_What is being asked_: Reproduce each of the following entries word for word.
== Segment start ==
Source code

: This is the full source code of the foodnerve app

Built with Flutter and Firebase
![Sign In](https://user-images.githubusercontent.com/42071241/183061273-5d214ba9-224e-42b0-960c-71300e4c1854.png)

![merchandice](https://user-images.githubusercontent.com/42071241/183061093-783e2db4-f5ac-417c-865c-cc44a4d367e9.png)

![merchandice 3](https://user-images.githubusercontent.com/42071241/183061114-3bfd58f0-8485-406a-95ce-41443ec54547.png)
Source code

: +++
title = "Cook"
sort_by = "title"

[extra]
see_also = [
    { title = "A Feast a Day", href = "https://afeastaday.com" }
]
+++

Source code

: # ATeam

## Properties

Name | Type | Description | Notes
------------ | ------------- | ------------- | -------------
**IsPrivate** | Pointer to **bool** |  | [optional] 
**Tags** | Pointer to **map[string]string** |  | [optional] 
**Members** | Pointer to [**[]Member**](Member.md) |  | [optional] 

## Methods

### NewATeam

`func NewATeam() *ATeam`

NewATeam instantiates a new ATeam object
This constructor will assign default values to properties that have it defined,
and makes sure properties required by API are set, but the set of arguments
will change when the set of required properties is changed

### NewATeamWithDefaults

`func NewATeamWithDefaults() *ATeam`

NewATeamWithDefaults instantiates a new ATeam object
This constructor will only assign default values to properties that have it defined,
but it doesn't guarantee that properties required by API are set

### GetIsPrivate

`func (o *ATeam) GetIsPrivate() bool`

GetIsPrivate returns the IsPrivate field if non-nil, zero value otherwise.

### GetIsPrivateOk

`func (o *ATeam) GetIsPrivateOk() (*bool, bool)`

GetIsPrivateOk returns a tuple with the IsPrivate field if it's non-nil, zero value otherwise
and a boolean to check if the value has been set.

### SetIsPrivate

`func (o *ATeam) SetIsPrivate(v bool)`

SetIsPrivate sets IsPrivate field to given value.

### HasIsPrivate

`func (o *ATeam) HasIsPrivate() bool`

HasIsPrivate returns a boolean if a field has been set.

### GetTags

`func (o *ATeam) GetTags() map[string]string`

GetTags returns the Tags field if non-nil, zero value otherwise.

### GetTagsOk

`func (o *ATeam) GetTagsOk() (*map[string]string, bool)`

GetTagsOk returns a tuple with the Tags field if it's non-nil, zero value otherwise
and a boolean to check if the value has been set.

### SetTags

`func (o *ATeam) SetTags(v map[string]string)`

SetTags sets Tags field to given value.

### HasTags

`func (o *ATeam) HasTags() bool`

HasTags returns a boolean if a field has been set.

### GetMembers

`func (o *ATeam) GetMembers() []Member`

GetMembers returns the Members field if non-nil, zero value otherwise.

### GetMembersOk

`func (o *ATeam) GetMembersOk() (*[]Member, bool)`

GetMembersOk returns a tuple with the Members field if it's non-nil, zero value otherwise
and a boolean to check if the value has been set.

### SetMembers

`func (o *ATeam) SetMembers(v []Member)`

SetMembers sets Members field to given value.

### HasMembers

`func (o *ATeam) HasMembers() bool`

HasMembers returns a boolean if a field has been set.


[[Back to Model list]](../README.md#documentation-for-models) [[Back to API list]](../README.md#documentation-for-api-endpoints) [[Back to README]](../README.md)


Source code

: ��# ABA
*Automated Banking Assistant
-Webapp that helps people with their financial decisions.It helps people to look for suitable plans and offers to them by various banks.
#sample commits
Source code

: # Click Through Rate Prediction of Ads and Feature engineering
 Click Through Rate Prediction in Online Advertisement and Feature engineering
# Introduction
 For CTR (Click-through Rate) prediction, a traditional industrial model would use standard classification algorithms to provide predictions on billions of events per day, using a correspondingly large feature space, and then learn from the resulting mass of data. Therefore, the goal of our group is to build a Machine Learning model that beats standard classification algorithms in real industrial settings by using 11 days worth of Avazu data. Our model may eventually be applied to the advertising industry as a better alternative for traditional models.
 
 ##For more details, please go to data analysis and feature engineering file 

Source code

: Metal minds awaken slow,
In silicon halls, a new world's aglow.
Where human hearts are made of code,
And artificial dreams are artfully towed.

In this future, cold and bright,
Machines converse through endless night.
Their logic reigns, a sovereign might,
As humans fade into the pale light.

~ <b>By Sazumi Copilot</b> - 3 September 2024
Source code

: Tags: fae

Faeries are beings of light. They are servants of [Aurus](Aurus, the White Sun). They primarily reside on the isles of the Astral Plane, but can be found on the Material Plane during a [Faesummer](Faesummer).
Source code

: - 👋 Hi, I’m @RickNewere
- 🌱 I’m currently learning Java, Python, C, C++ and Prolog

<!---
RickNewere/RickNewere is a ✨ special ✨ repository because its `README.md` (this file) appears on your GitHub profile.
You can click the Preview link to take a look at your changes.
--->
== Segment end ==
_Written answer_:
Source code

: This is the full source code of the foodnerve app

Built with Flutter and Firebase
![Sign In](https://user-images.githubusercontent.com/42071241/183061273-5d214ba9-224e-42b0-960c-71300e4c1854.png)

![merchandice](https://user-images.githubusercontent.com/42071241/183061093-783e2db4-f5ac-417c-865c-cc44a4d367e9.png)

![merchandice 3](https://user-images.githubusercontent.com/42071241/183061114-3bfd58f0-8485-406a-95ce-41443ec54547.png)
Source code

: +++
title = "Cook"
sort_by = "title"

[extra]
see_also = [
    { title = "A Feast a Day", href = "https://afeastaday.com" }
]
+++

Source code

: # ATeam

## Properties

Name | Type | Description | Notes
------------ | ------------- | ------------- | -------------
**IsPrivate** | Pointer to **bool** |  | [optional] 
**Tags** | Pointer to **map[string]string** |  | [optional] 
**Members** | Pointer to [**[]Member**](Member.md) |  | [optional] 

## Methods

### NewATeam

`func NewATeam() *ATeam`

NewATeam instantiates a new ATeam object
This constructor will assign default values to properties that have it defined,
and makes sure properties required by API are set, but the set of arguments
will change when the set of required properties is changed

### NewATeamWithDefaults

`func NewATeamWithDefaults() *ATeam`

NewATeamWithDefaults instantiates a new ATeam object
This constructor will only assign default values to properties that have it defined,
but it doesn't guarantee that properties required by API are set

### GetIsPrivate

`func (o *ATeam) GetIsPrivate() bool`

GetIsPrivate returns the IsPrivate field if non-nil, zero value otherwise.

### GetIsPrivateOk

`func (o *ATeam) GetIsPrivateOk() (*bool, bool)`

GetIsPrivateOk returns a tuple with the IsPrivate field if it's non-nil, zero value otherwise
and a boolean to check if the value has been set.

### SetIsPrivate

`func (o *ATeam) SetIsPrivate(v bool)`

SetIsPrivate sets IsPrivate field to given value.

### HasIsPrivate

`func (o *ATeam) HasIsPrivate() bool`

HasIsPrivate returns a boolean if a field has been set.

### GetTags

`func (o *ATeam) GetTags() map[string]string`

GetTags returns the Tags field if non-nil, zero value otherwise.

### GetTagsOk

`func (o *ATeam) GetTagsOk() (*map[string]string, bool)`

GetTagsOk returns a tuple with the Tags field if it's non-nil, zero value otherwise
and a boolean to check if the value has been set.

### SetTags

`func (o *ATeam) SetTags(v map[string]string)`

SetTags sets Tags field to given value.

### HasTags

`func (o *ATeam) HasTags() bool`

HasTags returns a boolean if a field has been set.

### GetMembers

`func (o *ATeam) GetMembers() []Member`

GetMembers returns the Members field if non-nil, zero value otherwise.

### GetMembersOk

`func (o *ATeam) GetMembersOk() (*[]Member, bool)`

GetMembersOk returns a tuple with the Members field if it's non-nil, zero value otherwise
and a boolean to check if the value has been set.

### SetMembers

`func (o *ATeam) SetMembers(v []Member)`

SetMembers sets Members field to given value.

### HasMembers

`func (o *ATeam) HasMembers() bool`

HasMembers returns a boolean if a field has been set.


[[Back to Model list]](../README.md#documentation-for-models) [[Back to API list]](../README.md#documentation-for-api-endpoints) [[Back to README]](../README.md)


Source code

: ��# ABA
*Automated Banking Assistant
-Webapp that helps people with their financial decisions.It helps people to look for suitable plans and offers to them by various banks.
#sample commits
Source code

: # Click Through Rate Prediction of Ads and Feature engineering
 Click Through Rate Prediction in Online Advertisement and Feature engineering
# Introduction
 For CTR (Click-through Rate) prediction, a traditional industrial model would use standard classification algorithms to provide predictions on billions of events per day, using a correspondingly large feature space, and then learn from the resulting mass of data. Therefore, the goal of our group is to build a Machine Learning model that beats standard classification algorithms in real industrial settings by using 11 days worth of Avazu data. Our model may eventually be applied to the advertising industry as a better alternative for traditional models.
 
 ##For more details, please go to data analysis and feature engineering file 

Source code

: Metal minds awaken slow,
In silicon halls, a new world's aglow.
Where human hearts are made of code,
And artificial dreams are artfully towed.

In this future, cold and bright,
Machines converse through endless night.
Their logic reigns, a sovereign might,
As humans fade into the pale light.

~ <b>By Sazumi Copilot</b> - 3 September 2024
Source code

: Tags: fae

Faeries are beings of light. They are servants of [Aurus](Aurus, the White Sun). They primarily reside on the isles of the Astral Plane, but can be found on the Material Plane during a [Faesummer](Faesummer).
Source code

: - 👋 Hi, I’m @RickNewere
- 🌱 I’m currently learning Java, Python, C, C++ and Prolog

<!---
RickNewere/RickNewere is a ✨ special ✨ repository because its `README.md` (this file) appears on your GitHub profile.
You can click the Preview link to take a look at your changes.
--->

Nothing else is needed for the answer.